Alors que je commence à rédiger les mots-clefs, je me demande si écrire un tel texte est le bon choix. Je ne me sens pas totalement à l'aise à l'idée d'aller chercher le cadre sur des critères extérieurs plutôt que dans mes tripes. Je me sens moins proche des idées qui naissent de ce choix, moins concernée, moins moi.
***
Le lendemain, alors que je suis de corvée pour mouiller le pont au moment où le soleil se couche en nous offrant ses derniers baisers rayonnants, des éclaboussures me dévient du spectacle céleste.
Je n'ai que le temps de voir une nageoire caudale indigo d'au moins cinq mètres de large plonger dans l'insondable Mer Bouillonnante, et comme plusieurs curieux, je me penche aux bastingages, les yeux rivés sur les vagues agitées.

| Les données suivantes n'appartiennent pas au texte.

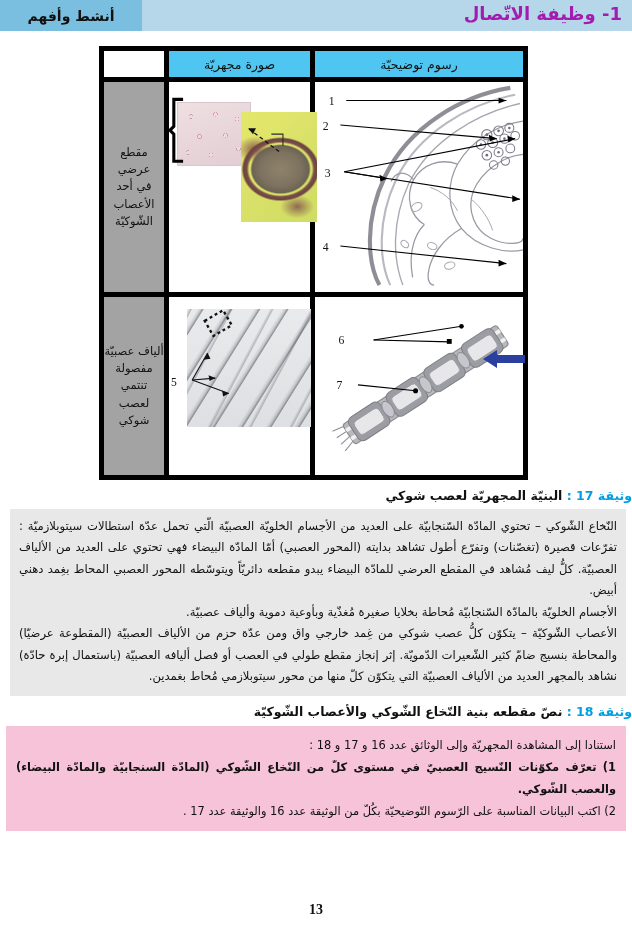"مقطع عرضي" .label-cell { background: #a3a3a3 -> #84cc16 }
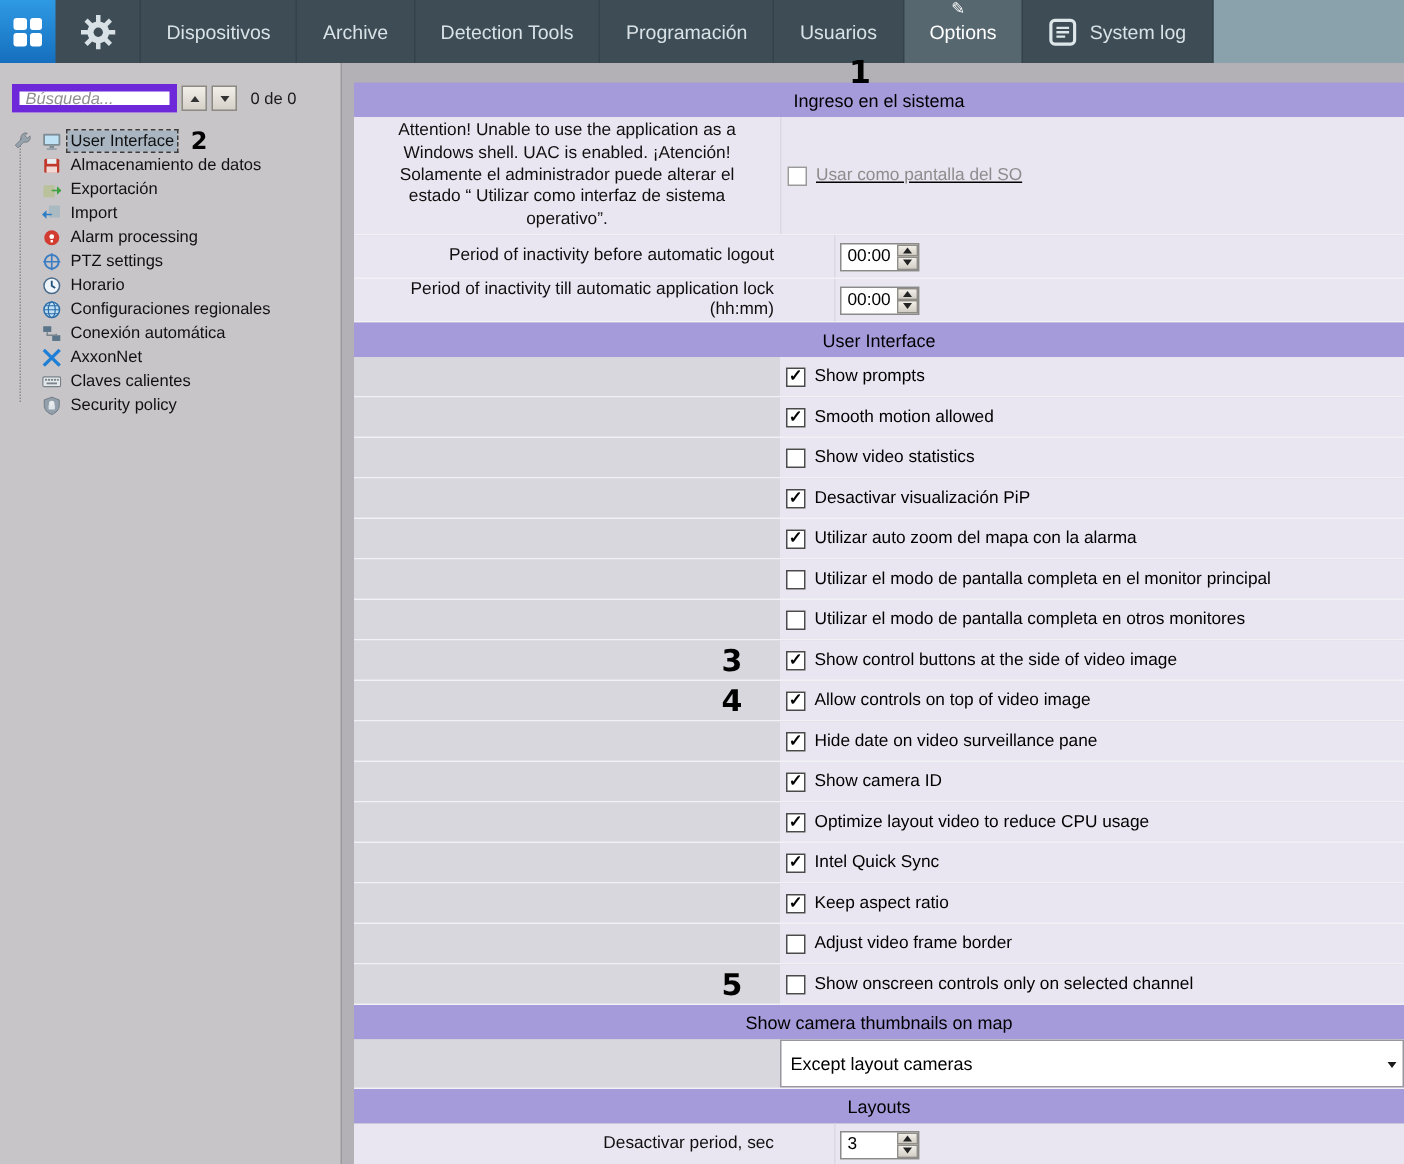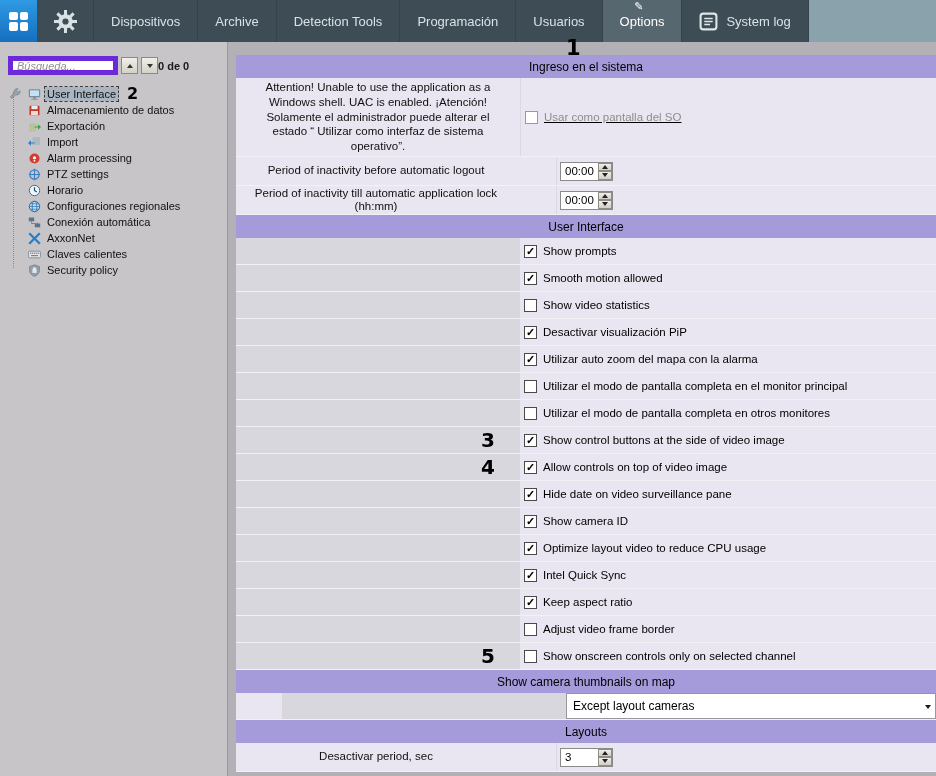"0 de 0" .counter { font-weight: bold -> none; margin-left: none -> 9px }
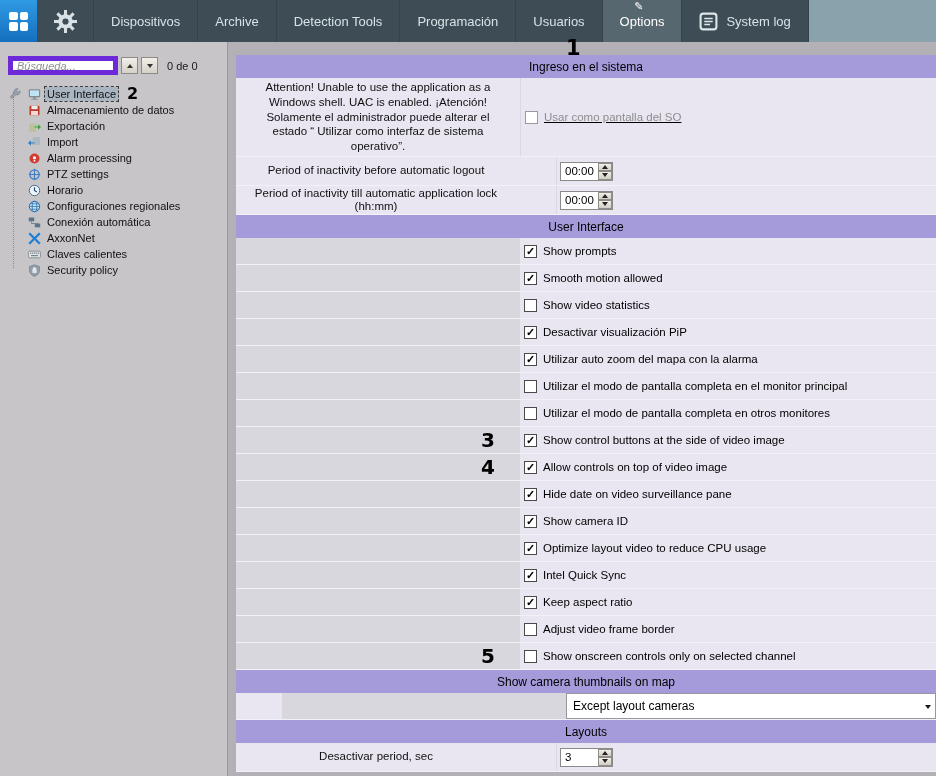"Period of inactivity before automatic" .cell-label { text-align: center -> right }
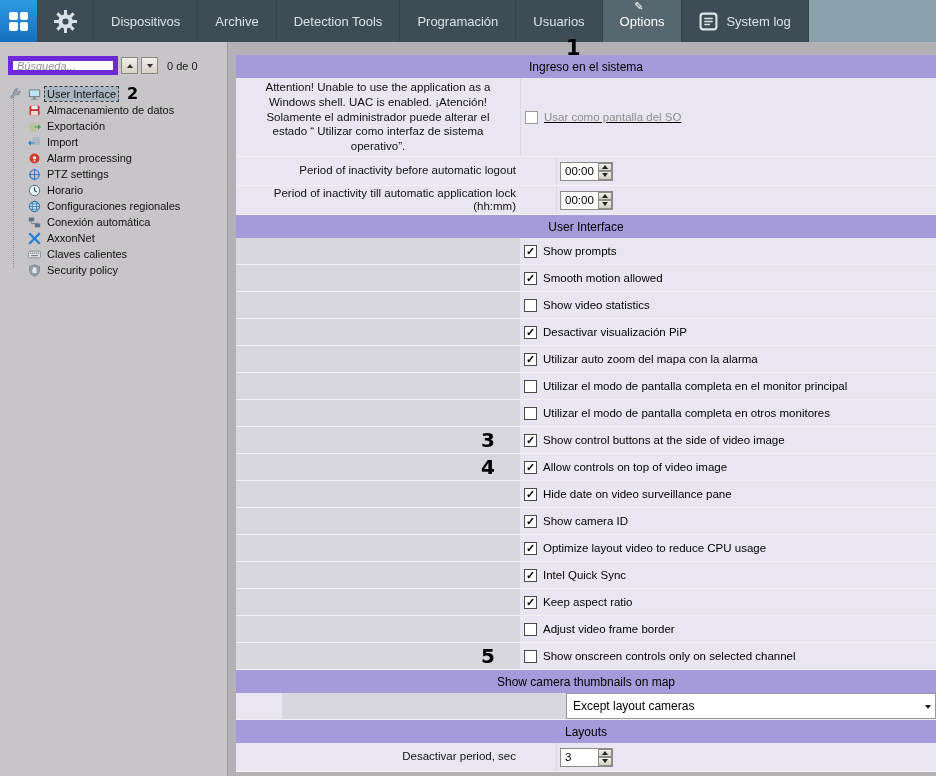"Except layout cameras" .dd-row { height: 27px -> 33px; padding-left: 46px -> none }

— C'est sûrement une Grande Partition, souffle Maybelle près de moi, c'est très rare. On raconte que si tu croises son regard, c'est qu'elle t'a choisi pour faire un vœu. Il ne faut pas le dire à voix haute, hein ! s'esclaffe-t-elle en scrutant la mer avec nous.
— Tu penses qu'elle va remonter ? Je l'ai mal vue...
— Eh, murmure une voix sans émotions juste dans mon dos.
L'odeur végétale caresse à nouveau mes narines.
— Retourne travailler, tu n'es déjà pas un cadeau en termes d'efficacité. De toute façon, c'est qu'une grosse baleine.
Maybelle et moi nous taisons et retournons à notre poste, comme tout le monde, même si je crois entendre que ce phénomène est bien plus rare que ce que m'a sous-entendu le capitaine.
Alors, tout en mouillant plus ou moins assidument les planches du pont, je ne peux m'empêcher de fixer la surface de l'eau frémissante, à scruter un signe de vie de cette créature parmi les remous.
Je me prends les pieds dans un cordage et me rattrape à la rambarde en donnant un coup de pied dans mon seau. Toute l'eau de mer se renverse, et les quelques voix joviales se taisent tout d'un coup.
Alors que je me dépêche de ramasser mes affaires, des pas lourds se rapprochent dans mon dos. Cette démarche pleine de dédain n'appartient qu'à une seule personne : le capitaine Kali.